The White House had a very direct explanation for Laura Bush's initial refusal to reveal that she had a skin cancer tumor removed last month from her right shin. She is not an elected official, said White House spokesman Tony Snow.

Therefore, he said, she was under no obligation to disclose something that was not life-threatening. "Perhaps," said Snow, "if there's something more major, this would be discussed."

Mrs. Bush did not lie about the squamous cell carcinoma. She simply remained silent until a reporter asked about the bandage below her right knee, a bandage she has worn for more than five weeks. Tony Snow told reporters, "I think you guys are trying to whip this up into something much larger than it is." Unlike President Bush and Vice President Dick Cheney, he said, "other members of the family" do not reveal medical problems "and have not done so in prior administrations, and are not likely to do so."
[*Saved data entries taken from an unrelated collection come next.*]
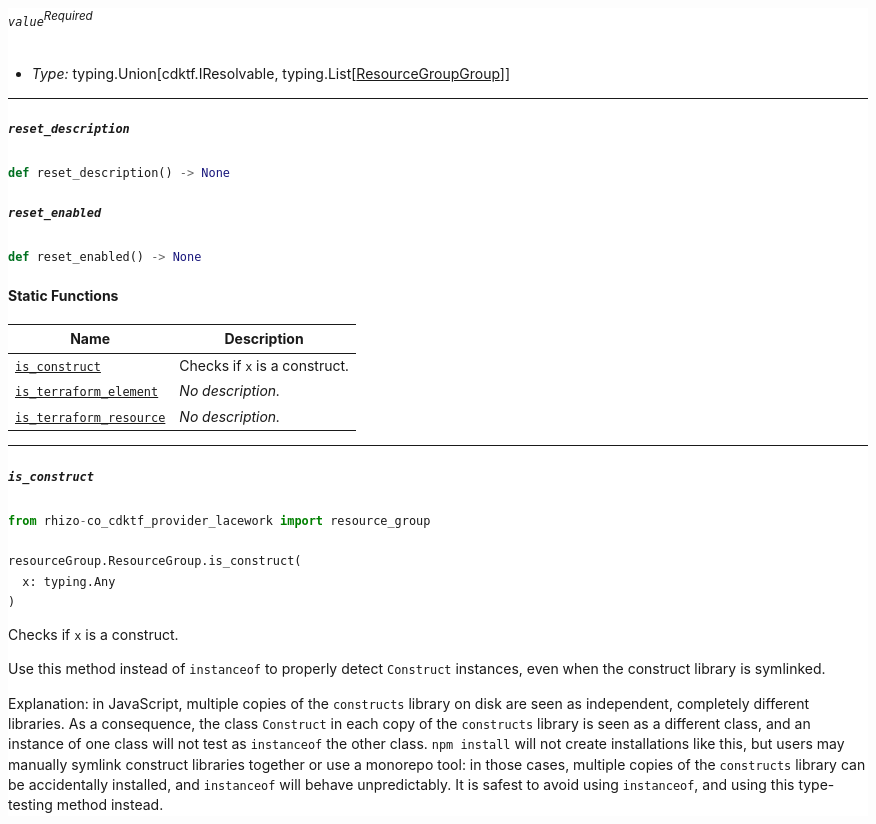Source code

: ###### `value`<sup>Required</sup> <a name="value" id="rhizo-co-terraform-provider-lacework.resourceGroup.ResourceGroup.putGroup.parameter.value"></a>

- *Type:* typing.Union[cdktf.IResolvable, typing.List[<a href="#rhizo-co-terraform-provider-lacework.resourceGroup.ResourceGroupGroup">ResourceGroupGroup</a>]]

---

##### `reset_description` <a name="reset_description" id="rhizo-co-terraform-provider-lacework.resourceGroup.ResourceGroup.resetDescription"></a>

```python
def reset_description() -> None
```

##### `reset_enabled` <a name="reset_enabled" id="rhizo-co-terraform-provider-lacework.resourceGroup.ResourceGroup.resetEnabled"></a>

```python
def reset_enabled() -> None
```

#### Static Functions <a name="Static Functions" id="Static Functions"></a>

| **Name** | **Description** |
| --- | --- |
| <code><a href="#rhizo-co-terraform-provider-lacework.resourceGroup.ResourceGroup.isConstruct">is_construct</a></code> | Checks if `x` is a construct. |
| <code><a href="#rhizo-co-terraform-provider-lacework.resourceGroup.ResourceGroup.isTerraformElement">is_terraform_element</a></code> | *No description.* |
| <code><a href="#rhizo-co-terraform-provider-lacework.resourceGroup.ResourceGroup.isTerraformResource">is_terraform_resource</a></code> | *No description.* |

---

##### `is_construct` <a name="is_construct" id="rhizo-co-terraform-provider-lacework.resourceGroup.ResourceGroup.isConstruct"></a>

```python
from rhizo-co_cdktf_provider_lacework import resource_group

resourceGroup.ResourceGroup.is_construct(
  x: typing.Any
)
```

Checks if `x` is a construct.

Use this method instead of `instanceof` to properly detect `Construct`
instances, even when the construct library is symlinked.

Explanation: in JavaScript, multiple copies of the `constructs` library on
disk are seen as independent, completely different libraries. As a
consequence, the class `Construct` in each copy of the `constructs` library
is seen as a different class, and an instance of one class will not test as
`instanceof` the other class. `npm install` will not create installations
like this, but users may manually symlink construct libraries together or
use a monorepo tool: in those cases, multiple copies of the `constructs`
library can be accidentally installed, and `instanceof` will behave
unpredictably. It is safest to avoid using `instanceof`, and using
this type-testing method instead.
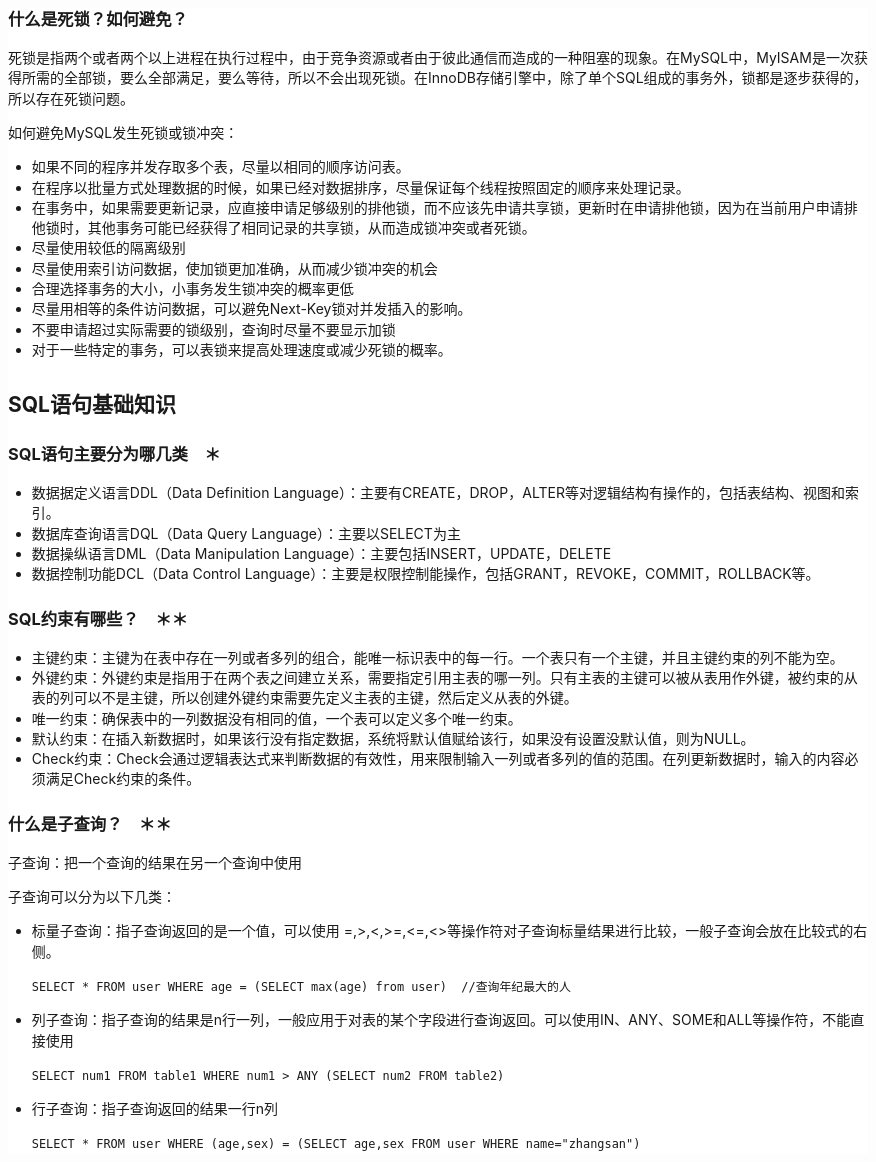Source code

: ### 什么是死锁？如何避免？

死锁是指两个或者两个以上进程在执行过程中，由于竞争资源或者由于彼此通信而造成的一种阻塞的现象。在MySQL中，MyISAM是一次获得所需的全部锁，要么全部满足，要么等待，所以不会出现死锁。在InnoDB存储引擎中，除了单个SQL组成的事务外，锁都是逐步获得的，所以存在死锁问题。

如何避免MySQL发生死锁或锁冲突：

- 如果不同的程序并发存取多个表，尽量以相同的顺序访问表。
- 在程序以批量方式处理数据的时候，如果已经对数据排序，尽量保证每个线程按照固定的顺序来处理记录。
- 在事务中，如果需要更新记录，应直接申请足够级别的排他锁，而不应该先申请共享锁，更新时在申请排他锁，因为在当前用户申请排他锁时，其他事务可能已经获得了相同记录的共享锁，从而造成锁冲突或者死锁。
- 尽量使用较低的隔离级别
- 尽量使用索引访问数据，使加锁更加准确，从而减少锁冲突的机会
- 合理选择事务的大小，小事务发生锁冲突的概率更低
- 尽量用相等的条件访问数据，可以避免Next-Key锁对并发插入的影响。
- 不要申请超过实际需要的锁级别，查询时尽量不要显示加锁
- 对于一些特定的事务，可以表锁来提高处理速度或减少死锁的概率。

## SQL语句基础知识

### SQL语句主要分为哪几类　＊

- 数据据定义语言DDL（Data Definition Language）：主要有CREATE，DROP，ALTER等对逻辑结构有操作的，包括表结构、视图和索引。
- 数据库查询语言DQL（Data Query Language）：主要以SELECT为主
- 数据操纵语言DML（Data Manipulation Language）：主要包括INSERT，UPDATE，DELETE
- 数据控制功能DCL（Data Control Language）：主要是权限控制能操作，包括GRANT，REVOKE，COMMIT，ROLLBACK等。

### SQL约束有哪些？　＊＊

- 主键约束：主键为在表中存在一列或者多列的组合，能唯一标识表中的每一行。一个表只有一个主键，并且主键约束的列不能为空。
- 外键约束：外键约束是指用于在两个表之间建立关系，需要指定引用主表的哪一列。只有主表的主键可以被从表用作外键，被约束的从表的列可以不是主键，所以创建外键约束需要先定义主表的主键，然后定义从表的外键。
- 唯一约束：确保表中的一列数据没有相同的值，一个表可以定义多个唯一约束。
- 默认约束：在插入新数据时，如果该行没有指定数据，系统将默认值赋给该行，如果没有设置没默认值，则为NULL。
- Check约束：Check会通过逻辑表达式来判断数据的有效性，用来限制输入一列或者多列的值的范围。在列更新数据时，输入的内容必须满足Check约束的条件。

### 什么是子查询？　＊＊

子查询：把一个查询的结果在另一个查询中使用

子查询可以分为以下几类：

- 标量子查询：指子查询返回的是一个值，可以使用 =,>,<,>=,<=,<>等操作符对子查询标量结果进行比较，一般子查询会放在比较式的右侧。

  ```
  SELECT * FROM user WHERE age = (SELECT max(age) from user)  //查询年纪最大的人
  ```

- 列子查询：指子查询的结果是n行一列，一般应用于对表的某个字段进行查询返回。可以使用IN、ANY、SOME和ALL等操作符，不能直接使用

  ```
  SELECT num1 FROM table1 WHERE num1 > ANY (SELECT num2 FROM table2)
  ```

- 行子查询：指子查询返回的结果一行n列

  ```
  SELECT * FROM user WHERE (age,sex) = (SELECT age,sex FROM user WHERE name="zhangsan")
  ```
That is not entirely accurate. Some first ladies have been forthcoming, such as Nancy Reagan, when she discovered she had breast cancer. She underwent a successful mastectomy in 1987. Earlier, Betty Ford had the same operation shortly after her husband became president. Mrs. Ford became a spokeswoman for the importance of detecting breast cancer early.

However, Mrs. Ford, while in the White House, stayed silent about another problem that had privately worried friends and family. They suspected her dependency on alcohol and opiod analgesics. According to a former staffer in the Ford White House, Donald Rumsfeld, who was White House chief of staff at the time, grew concerned about her drinking and chided a friend of hers for encouraging it.

The problem became worse after the Fords left the White House in 1977. The following year, Betty Ford's family forced her to confront her addiction. After her recovery, she established the now world-famous Betty Ford Center for the treatment of chemical dependency.

For the most part, Americans seem to give first families wide leeway in how much medical knowledge should be shared. Of course, Americans love rumors, and there was talk about alcoholism in some families long before Gerald Ford became president. But while some may have enjoyed gossip about a first lady's tippling habits, there was no public demand that the White House address whether those rumors were true.

Even as a child in Alabama, far from the chattering circles of Georgetown, I heard tales of how Mamie Eisenhower enjoyed a drink or two or three while "Ike" was otherwise occupied with government or golf. Many years later, her granddaughter, Susan, told me flatly there was no alcohol abuse. None. Nada. Zero.

When it comes to a president's health, the public has gradually come to expect full access to the results of physical examinations. It was not always so.

In 1919 President Wilson suffered a severe stroke, partially paralyzing him and leaving him blind in one eye. The country knew he was seriously ill but did not realize the extent of the damage done by the cerebral hemorrhage. Neither did his vice president. Wilson's wife took on many of the president's responsibilities, including choosing the issues worthy of his attention.